Treatment is particularly urgent in this population to prevent cardiovascular mortality 1.
Risks of Untreated Hyperthyroidism
Delaying treatment carries serious consequences:
- Cardiac arrhythmias and heart failure from increased cardiac output and decreased systemic vascular resistance 7, 1
- Osteoporosis and fracture risk from accelerated bone turnover 8, 1
- Unintentional weight loss and metabolic derangements 1
- Increased all-cause mortality if hyperthyroidism remains uncontrolled 2, 1
- Adverse pregnancy outcomes including preeclampsia and low birth weight 4
Common Pitfalls to Avoid
Do not confuse subclinical hyperthyroidism (low TSH with normal T4/T3) with overt hyperthyroidism - this patient has overt disease requiring immediate treatment 1.
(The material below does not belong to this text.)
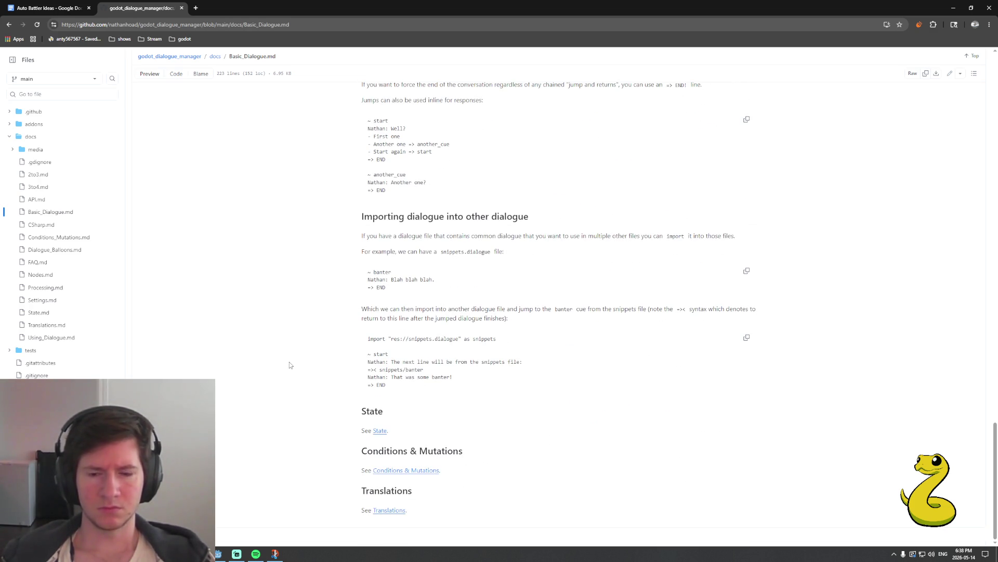
Open the State docs page and read its dialogue and local variables sections
left_click(380, 431)
scroll(326, 421, "down", 3)
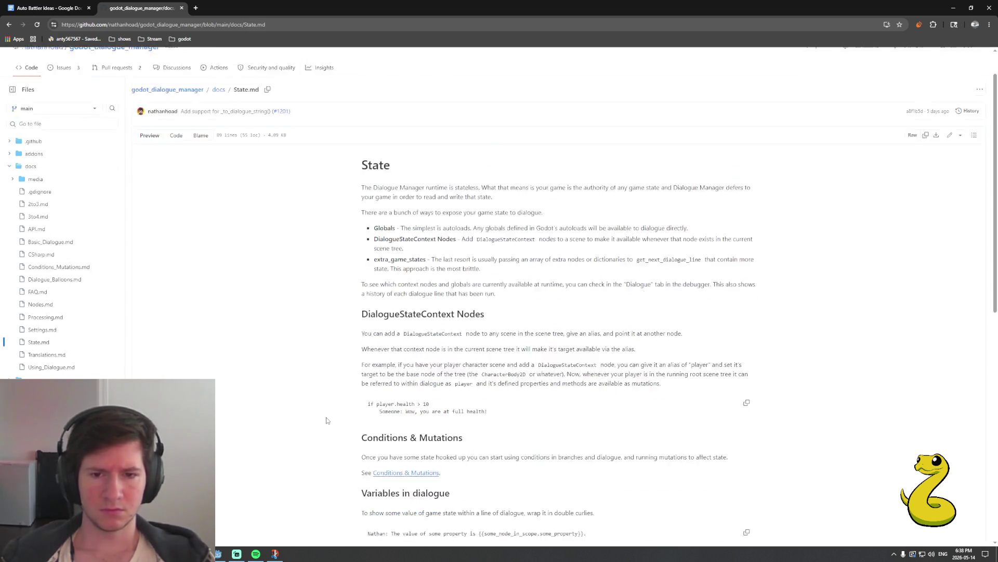
scroll(327, 416, "down", 3)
Do not assume a single etiology - obtain definitive testing with antibodies and imaging to guide treatment selection 2, 1.
Do not use radioactive iodine in pregnancy, lactation, or within 4 months of planned conception 6.
Do not overlook drug interactions - adjust doses of warfarin, digoxin, theophylline, and beta-blockers as patient becomes euthyroid 4.
Monitor for agranulocytosis - instruct patients on methimazole to report fever, sore throat, or malaise immediately 4.